(Dataset entries)
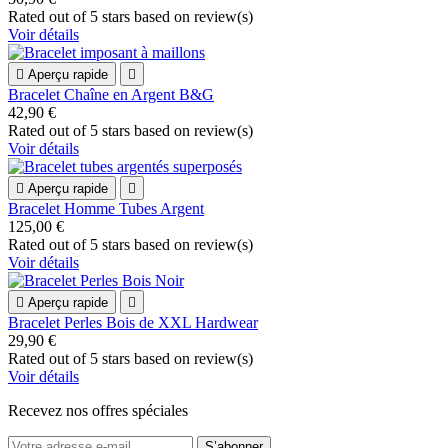
Rated
out of 5 stars based on
review(s)
Voir détails

Aperçu rapide

Bracelet Chaîne en Argent B&G
42,90 €
Rated
out of 5 stars based on
review(s)
Voir détails

Aperçu rapide

Bracelet Homme Tubes Argent
125,00 €
Rated
out of 5 stars based on
review(s)
Voir détails

Aperçu rapide

Bracelet Perles Bois de XXL Hardwear
29,90 €
Rated
out of 5 stars based on
review(s)
Voir détails
Recevez nos offres spéciales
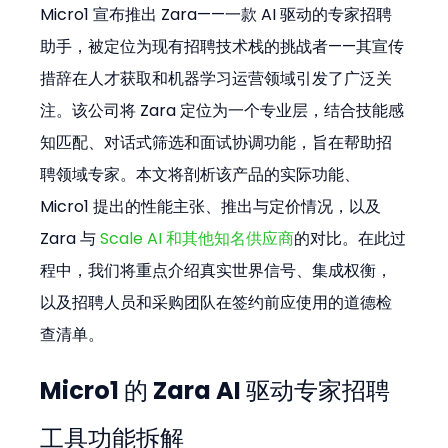
Micro1 宣布推出 Zara——一款 AI 驱动的专家招聘
助手，被定位为现有招聘技术栈的挑战者——其宣传
措辞在人才获取和机器学习运营领域引发了广泛关
注。该公司将 Zara 定位为一个专业层，结合技能感
知匹配、对话式筛选和面试协调功能，旨在帮助招
聘领域专家。本文将剖析该产品的实际功能、
Micro1 提出的性能主张、推出与定价情况，以及 
Zara 与 
Scale AI 和其他知名供应商
的对比。在此过
程中，我们将重点介绍真实世界信号、集成权衡，
以及招聘人员和采购团队在签约前应使用的道德检
查清单。
Micro1 的 Zara AI 驱动专家招聘
工具功能拆解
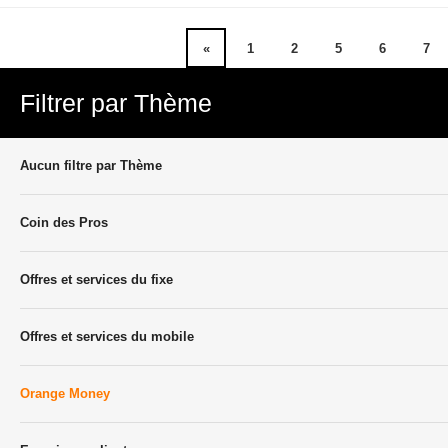
«
1
2
5
6
7
Filtrer par Thème
Aucun filtre par Thème
Coin des Pros
Offres et services du fixe
Offres et services du mobile
Orange Money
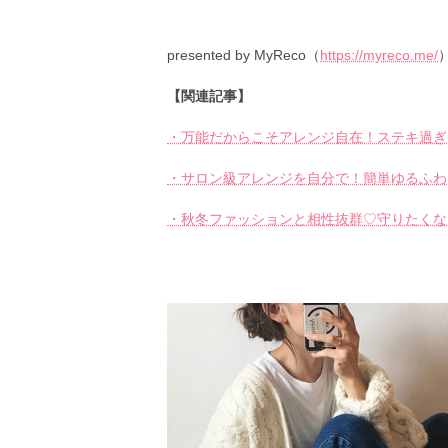
presented by MyReco（
https://myreco.me/
【関連記事】
・万能だからこそアレンジ自在！ステキ過ぎ
・サロン級アレンジを自分で！簡単ゆるふわ
・秋冬ファッションと相性抜群♡守りたくな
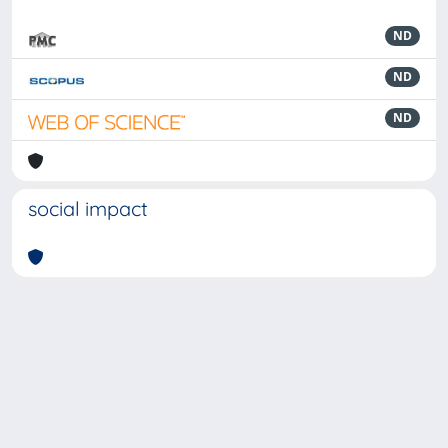
ND
ND
ND
social impact
Powered by
IRIS
-
about IRIS
-
Utilizzo dei cookie
-
Privacy
Copyright © 2026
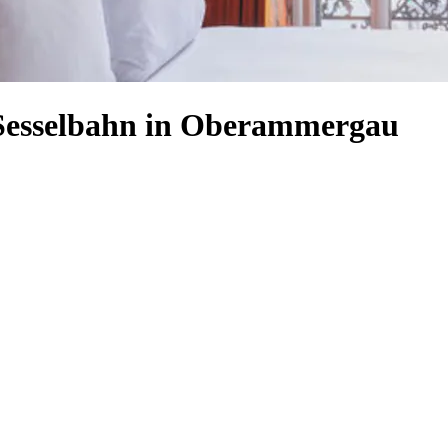
 Sesselbahn in Oberammergau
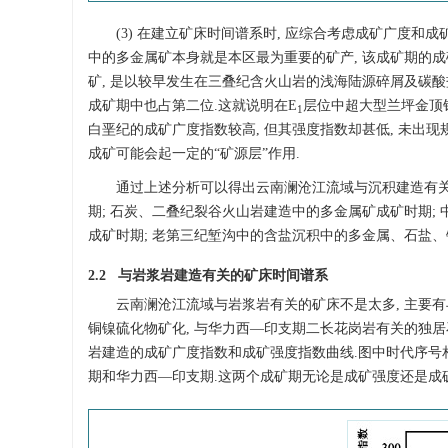
(3) 在建立矿床时间谱系时, 应综合考虑成矿广度和
中的多金属矿本身就是本区最为重要的矿产, 该成矿期的成
矿, 是以较早发生在三叠纪含火山岩的浅海陆源碎屑及碳酸
成矿期中也占第二位.这就说明在E
层位中超大型兰坪金顶铅
1
白垩纪的成矿广度指数较高, 但其强度指数却甚低, 未出现
成矿可能会起一定的“矿源层”作用.
通过上述分析可以得出云南澜沧江流域与沉积建造有关
期; 石炭、二叠纪裂谷火山岩建造中的多金属矿成矿时期
成矿时期; 老第三纪堑沟中的含盐沉积中的多金属、石盐、
2.2 与岩浆岩建造有关的矿床时间谱系
云南澜沧江流域与岩浆岩有关的矿床不是太多, 主要
铜镍硫化物矿化, 与华力西—印支期二长花岗岩有关的独居
岩建造的成矿广度指数和成矿强度指数曲线.图中时代序号
期和华力西—印支期.这两个成矿期无论是成矿强度还是成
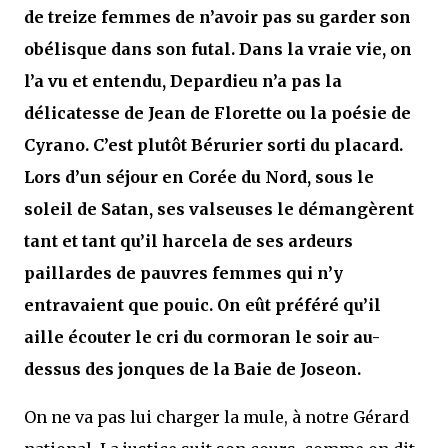
de treize femmes de n’avoir pas su garder son
obélisque dans son futal. Dans la vraie vie, on
l’a vu et entendu, Depardieu n’a pas la
délicatesse de Jean de Florette ou la poésie de
Cyrano. C’est plutôt Bérurier sorti du placard.
Lors d’un séjour en Corée du Nord, sous le
soleil de Satan, ses valseuses le démangèrent
tant et tant qu’il harcela de ses ardeurs
paillardes de pauvres femmes qui n’y
entravaient que pouic. On eût préféré qu’il
aille écouter le cri du cormoran le soir au-
dessus des jonques de la Baie de Joseon.
On ne va pas lui charger la mule, à notre Gérard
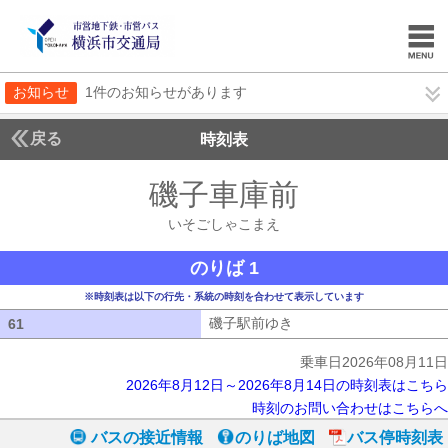
お知らせ
1件のお知らせがあります
戻る
時刻表
磯子車庫前
いそごし
いそごしゃこまえ
のりば 1
※時刻表は以下の行先・系統の時刻を合わせて表示しています
磯子駅前ゆき
磯子駅前ゆき
61
61
乗車日2026年08月11日
2026年8月12日～2026年8月14日の時刻表はこちら
時刻のお問い合わせはこちらへ
バスの接近情報
のりば地図
バス停時刻表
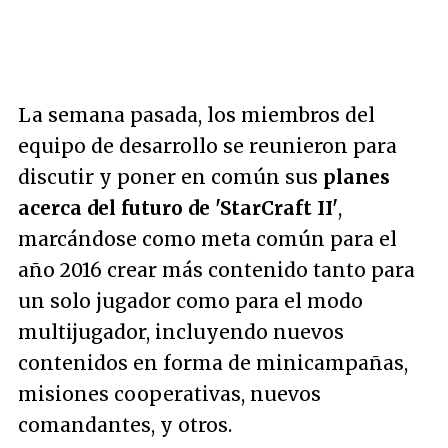
La semana pasada, los miembros del
equipo de desarrollo se reunieron para
discutir y poner en común sus
planes
acerca del futuro de 'StarCraft II'
,
marcándose como meta común para el
año 2016 crear más contenido tanto para
un solo jugador como para el modo
multijugador, incluyendo nuevos
contenidos en forma de minicampañas,
misiones cooperativas, nuevos
comandantes, y otros.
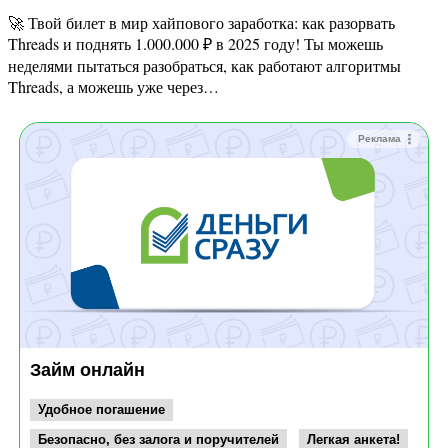
🚀 Твой билет в мир хайпового заработка: как разорвать
Threads и поднять 1.000.000 ₽ в 2025 году! Ты можешь
неделями пытаться разобраться, как работают алгоритмы
Threads, а можешь уже через…
Реклама
Займ онлайн
Удобное погашение
Безопасно, без залога и поручителей
Легкая анкета!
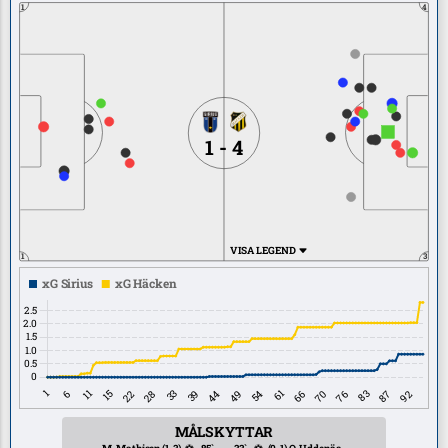
1
4
1 - 4
VISA LEGEND
1
3
MÅLSKYTTAR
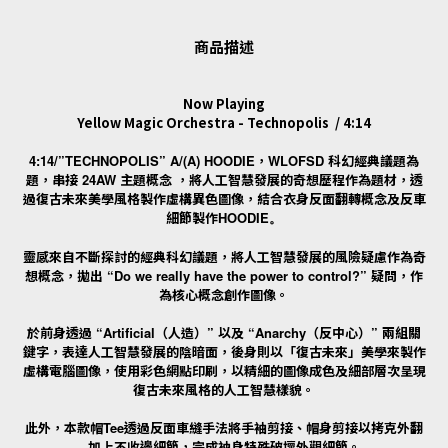
商品描述
Now Playing
Yellow Magic Orchestra - Technopolis / 4:14
4:14/”TECHNOPOLIS” A/(A) HOODIE
，
WLOFSD
科幻經典議題為
題，串接
24AW
主題概念
，將人工智慧發展的奇想歷程作為題材，透
過復古未來美學風格製作虛構異色圖像，結合衣身反面翻轉概念及反車
細節製作
HOODIE。
靈感來自不斷探討的經典科幻議題，將人工智慧發展的風險疑慮作為奇
想概念，拋出
“Do we really have the power to control?”
疑問，作
為核心概念創作圖像。
於前身透過
“Artificial
（人造）
”
以及
“Anarchy
（反中心）
”
兩組關
鍵字，表達人工智慧發展的陰暗面，後身則以「復古未來」美學來製作
虛構電腦圖像，使用彩色網點印刷，以精細的圖像成色及細部層次呈現
復古未來風格的人工智慧樣貌。
此外，本款帽
Tee
透過反面車縫手法將手袖剪接、帽身剪接以拷克外翻
加上不收邊細節，完成袖身特殊破壞外觀細節。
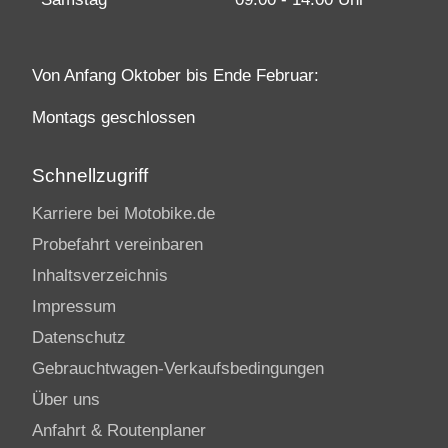
Von Anfang Oktober bis Ende Februar:
Montags geschlossen
Schnellzugriff
Karriere bei Motobike.de
Probefahrt vereinbaren
Inhaltsverzeichnis
Impressum
Datenschutz
Gebrauchtwagen-Verkaufsbedingungen
Über uns
Anfahrt & Routenplaner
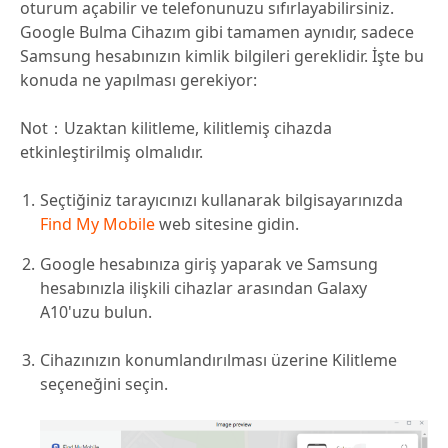
oturum açabilir ve telefonunuzu sıfırlayabilirsiniz.
Google Bulma Cihazım gibi tamamen aynıdır, sadece
Samsung hesabınızın kimlik bilgileri gereklidir. İşte bu
konuda ne yapılması gerekiyor:
Not
：Uzaktan kilitleme, kilitlemiş cihazda
etkinleştirilmiş olmalıdır.
Seçtiğiniz tarayıcınızı kullanarak bilgisayarınızda
Find My Mobile
web sitesine gidin.
Google hesabınıza giriş yaparak ve Samsung
hesabınızla ilişkili cihazlar arasından Galaxy
A10'uzu bulun.
Cihazınızın konumlandırılması üzerine Kilitleme
seçeneğini seçin.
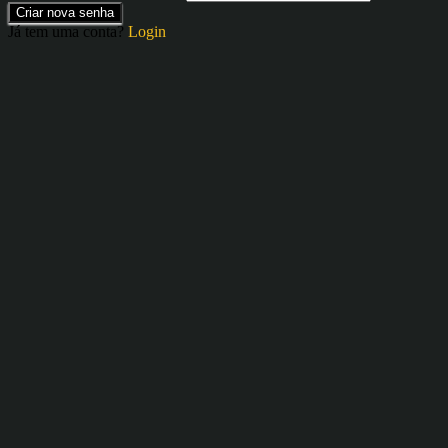
Criar nova senha
Já tem uma conta?
Login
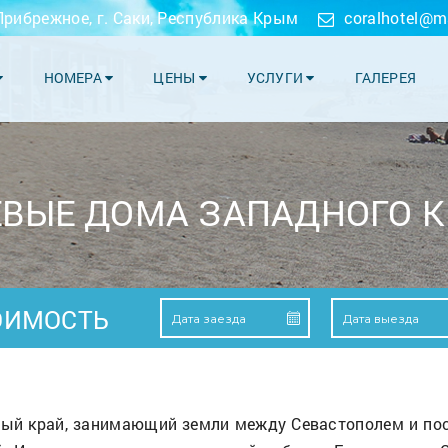
 Прибрежное, г. Саки, Республика Крым
coralhotel@ma
НОМЕРА
ЦЕНЫ
УСЛУГИ
ГАЛЕРЕЯ
ЕВЫЕ ДОМА ЗАПАДНОГО 
ОИМОСТЬ
ый край, занимающий земли между Севастополем и пос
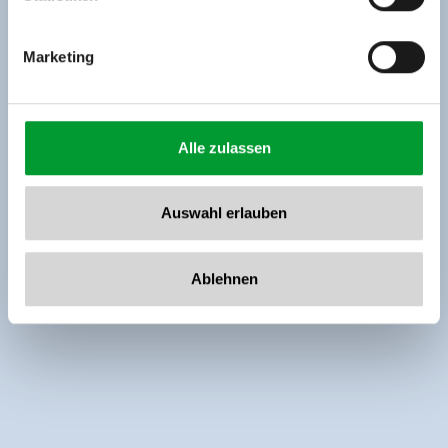
Marketing
Alle zulassen
Auswahl erlauben
Ablehnen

# WHAT NEEDS TO BE DONE:
All the lines above must be written out exactly, without a single picture.

# OUTPUT BELOW:
Rated
out of 5 stars based on
review(s)
Voir détails

Aperçu rapide

Bracelet Chaîne en Argent B&G
42,90 €
Rated
out of 5 stars based on
review(s)
Voir détails

Aperçu rapide

Bracelet Homme Tubes Argent
125,00 €
Rated
out of 5 stars based on
review(s)
Voir détails

Aperçu rapide

Bracelet Perles Bois de XXL Hardwear
29,90 €
Rated
out of 5 stars based on
review(s)
Voir détails
Recevez nos offres spéciales
Micro1 宣布推出 Zara——一款 AI 驱动的专家招聘
助手，被定位为现有招聘技术栈的挑战者——其宣传
措辞在人才获取和机器学习运营领域引发了广泛关
注。该公司将 Zara 定位为一个专业层，结合技能感
知匹配、对话式筛选和面试协调功能，旨在帮助招
聘领域专家。本文将剖析该产品的实际功能、
Micro1 提出的性能主张、推出与定价情况，以及 
Zara 与 
Scale AI 和其他知名供应商
的对比。在此过
程中，我们将重点介绍真实世界信号、集成权衡，
以及招聘人员和采购团队在签约前应使用的道德检
查清单。
Micro1 的 Zara AI 驱动专家招聘
工具功能拆解
«
1
2
5
6
7
Filtrer par Thème
Aucun filtre par Thème
Coin des Pros
Offres et services du fixe
Offres et services du mobile
Orange Money
presented by MyReco（
https://myreco.me/
【関連記事】
・万能だからこそアレンジ自在！ステキ過ぎ
・サロン級アレンジを自分で！簡単ゆるふわ
・秋冬ファッションと相性抜群♡守りたくな
ND
ND
ND
social impact
Powered by
IRIS
-
about IRIS
-
Utilizzo dei cookie
-
Privacy
Copyright © 2026
 Sesselbahn in Oberammergau
(3) 在建立矿床时间谱系时, 应综合考虑成矿广度和
中的多金属矿本身就是本区最为重要的矿产, 该成矿期的成
矿, 是以较早发生在三叠纪含火山岩的浅海陆源碎屑及碳酸
成矿期中也占第二位.这就说明在E
层位中超大型兰坪金顶铅
1
白垩纪的成矿广度指数较高, 但其强度指数却甚低, 未出现
成矿可能会起一定的“矿源层”作用.
通过上述分析可以得出云南澜沧江流域与沉积建造有关
期; 石炭、二叠纪裂谷火山岩建造中的多金属矿成矿时期
成矿时期; 老第三纪堑沟中的含盐沉积中的多金属、石盐、
2.2 与岩浆岩建造有关的矿床时间谱系
云南澜沧江流域与岩浆岩有关的矿床不是太多, 主要
铜镍硫化物矿化, 与华力西—印支期二长花岗岩有关的独居
岩建造的成矿广度指数和成矿强度指数曲线.图中时代序号
期和华力西—印支期.这两个成矿期无论是成矿强度还是成
de treize femmes de n’avoir pas su garder son
obélisque dans son futal. Dans la vraie vie, on
l’a vu et entendu, Depardieu n’a pas la
délicatesse de Jean de Florette ou la poésie de
Cyrano. C’est plutôt Bérurier sorti du placard.
Lors d’un séjour en Corée du Nord, sous le
soleil de Satan, ses valseuses le démangèrent
tant et tant qu’il harcela de ses ardeurs
paillardes de pauvres femmes qui n’y
entravaient que pouic. On eût préféré qu’il
aille écouter le cri du cormoran le soir au-
dessus des jonques de la Baie de Joseon.
On ne va pas lui charger la mule, à notre Gérard
お知らせ
1件のお知らせがあります
戻る
時刻表
磯子車庫前
いそごし
いそごしゃこまえ
のりば 1
※時刻表は以下の行先・系統の時刻を合わせて表示しています
磯子駅前ゆき
磯子駅前ゆき
61
61
乗車日2026年08月11日
2026年8月12日～2026年8月14日の時刻表はこちら
時刻のお問い合わせはこちらへ
バスの接近情報
のりば地図
バス停時刻表
La semana pasada, los miembros del
equipo de desarrollo se reunieron para
discutir y poner en común sus
planes
acerca del futuro de 'StarCraft II'
,
marcándose como meta común para el
año 2016 crear más contenido tanto para
un solo jugador como para el modo
multijugador, incluyendo nuevos
contenidos en forma de minicampañas,
misiones cooperativas, nuevos
comandantes, y otros.
🚀 Твой билет в мир хайпового заработка: как разорвать
Threads и поднять 1.000.000 ₽ в 2025 году! Ты можешь
неделями пытаться разобраться, как работают алгоритмы
Threads, а можешь уже через…
Реклама
Займ онлайн
Удобное погашение
Безопасно, без залога и поручителей
Легкая анкета!
1
4
1 - 4
VISA LEGEND
1
3
MÅLSKYTTAR
商品描述
Now Playing
Yellow Magic Orchestra - Technopolis / 4:14
4:14/”TECHNOPOLIS” A/(A) HOODIE
，
WLOFSD
科幻經典議題為
題，串接
24AW
主題概念
，將人工智慧發展的奇想歷程作為題材，透
過復古未來美學風格製作虛構異色圖像，結合衣身反面翻轉概念及反車
細節製作
HOODIE。
靈感來自不斷探討的經典科幻議題，將人工智慧發展的風險疑慮作為奇
想概念，拋出
“Do we really have the power to control?”
疑問，作
為核心概念創作圖像。
於前身透過
“Artificial
（人造）
”
以及
“Anarchy
（反中心）
”
兩組關
鍵字，表達人工智慧發展的陰暗面，後身則以「復古未來」美學來製作
虛構電腦圖像，使用彩色網點印刷，以精細的圖像成色及細部層次呈現
復古未來風格的人工智慧樣貌。
此外，本款帽
Tee
透過反面車縫手法將手袖剪接、帽身剪接以拷克外翻
加上不收邊細節，完成袖身特殊破壞外觀細節。
Von Anfang Oktober bis Ende Februar:
Montags geschlossen
Schnellzugriff
Karriere bei Motobike.de
Probefahrt vereinbaren
Inhaltsverzeichnis
Impressum
Datenschutz
Gebrauchtwagen-Verkaufsbedingungen
Über uns
Anfahrt & Routenplaner
oturum açabilir ve telefonunuzu sıfırlayabilirsiniz.
Google Bulma Cihazım gibi tamamen aynıdır, sadece
Samsung hesabınızın kimlik bilgileri gereklidir. İşte bu
konuda ne yapılması gerekiyor:
Not
：Uzaktan kilitleme, kilitlemiş cihazda
etkinleştirilmiş olmalıdır.
Seçtiğiniz tarayıcınızı kullanarak bilgisayarınızda
Find My Mobile
web sitesine gidin.
Google hesabınıza giriş yaparak ve Samsung
hesabınızla ilişkili cihazlar arasından Galaxy
A10'uzu bulun.
Cihazınızın konumlandırılması üzerine Kilitleme
seçeneğini seçin.
Criar nova senha
Já tem uma conta?
Login
 Прибрежное, г. Саки, Республика Крым
coralhotel@ma
НОМЕРА
ЦЕНЫ
УСЛУГИ
ГАЛЕРЕЯ
ЕВЫЕ ДОМА ЗАПАДНОГО 
ОИМОСТЬ
ый край, занимающий земли между Севастополем и пос
Marketing
Alle zulassen
Auswahl erlauben
Ablehnen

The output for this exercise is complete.